Todo comenzó en 1983, cuando Argentina estrenaba democracia. El grupo Soda Stereo empezó como una adaptación al español del sonido del grupo inglés The Cure, pero en poco tiempo fue creando una identidad propia. Para mediados de los 80 tenían especial reconocimiento en varios países, incluido Colombia, que los acogió como parte de la fiebre de rock en español. En el álbum desconectado de 1996, que lleva el sugestivo título de Comfort y música para volar, hizo un guiño con la guitarra. A mitad de la interpretación de Té para tres introdujo, nota por nota, el mismo solo de guitarra que había grabado Luis Alberto Spinetta en Cementerio Club, 23 años atrás. Era su manera inteligente de bromear, pero también de dejar otra pista: la veneración a un estupendo músico de rock de las primeras generaciones, en quien modeló su figura. El arquetipo es el mismo: un poeta medio abstracto que toca guitarra eléctrica como los dioses y entona sus versos con voz hipnotizante.
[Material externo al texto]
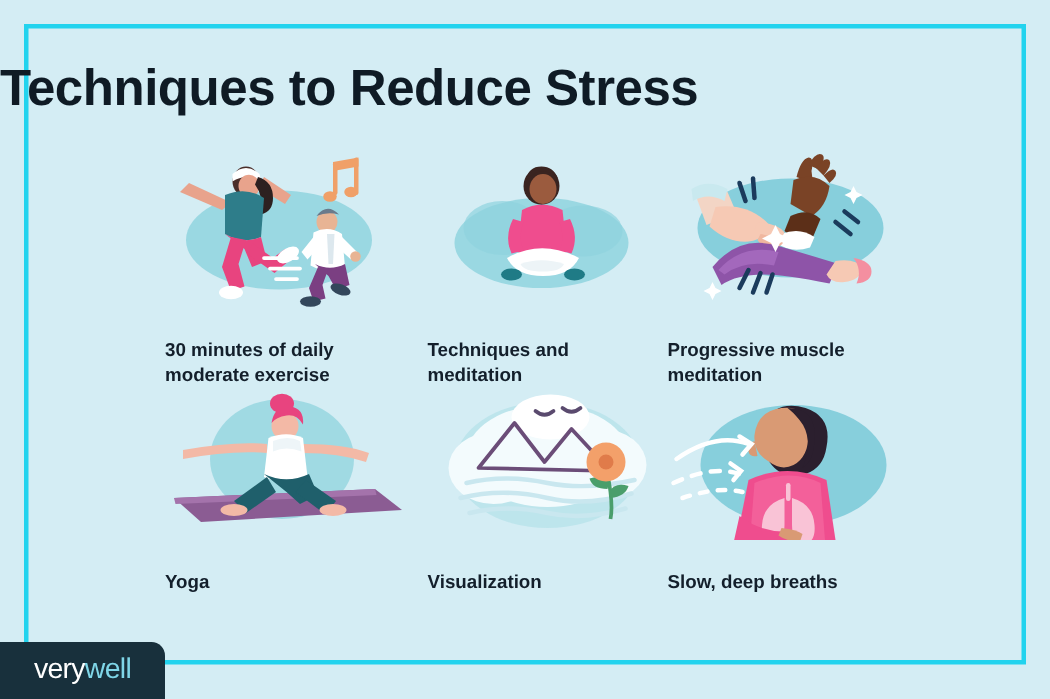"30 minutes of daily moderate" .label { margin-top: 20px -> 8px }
Un año después la banda anunció su separación con un concierto apoteósico en el cual Cerati acuñó una de sus expresiones más célebres: "Gracias totales". A partir de entonces se inició la etapa de Cerati como solista, que produjo hasta el momento seis álbumes muy diferentes, desde experimentos electrónicos hasta arreglos sinfónicos. Justamente acababa de terminar la gira promocional de su disco Fuerza natural cuando lo atacó la isquemia cerebral que hoy lo tiene internado en un centro médico de Caracas. La noticia es sorpresiva porque, aparte del vicio del tabaco, Cerati ha sido un tipo bastante sano. Su 'locura' viene más de influencias literarias que sicoactivas.

Y de esa locura participaba su público en conciertos que a veces parecían ceremonias, sin perder la energía del rock. En 2006, mientras tocaba Jugo de luna en la Plaza de Toros de Santamaría, salió detrás del escenario una luna llena, maciza y refulgente, tan perfecta que parecía parte de una coreografía del universo. Salvador Dalí decía que para ser un genio lo primero que se necesita es jugar a serlo. Gustavo Cerati, que ha envejecido manteniendo algo de talante de niño (de hecho, en una de sus carátulas aparece vestido de 'El principito'), parece haber permanecido en esa primera etapa. Juega a ser genio, canta embebido en ese juego y nos seduce, nos convence. Casi no hay talentos así: es uno de los pocos artistas que logran que nos aprendamos ciertas letras por el simple encanto de su sonido, sin llegar a entenderlas jamás.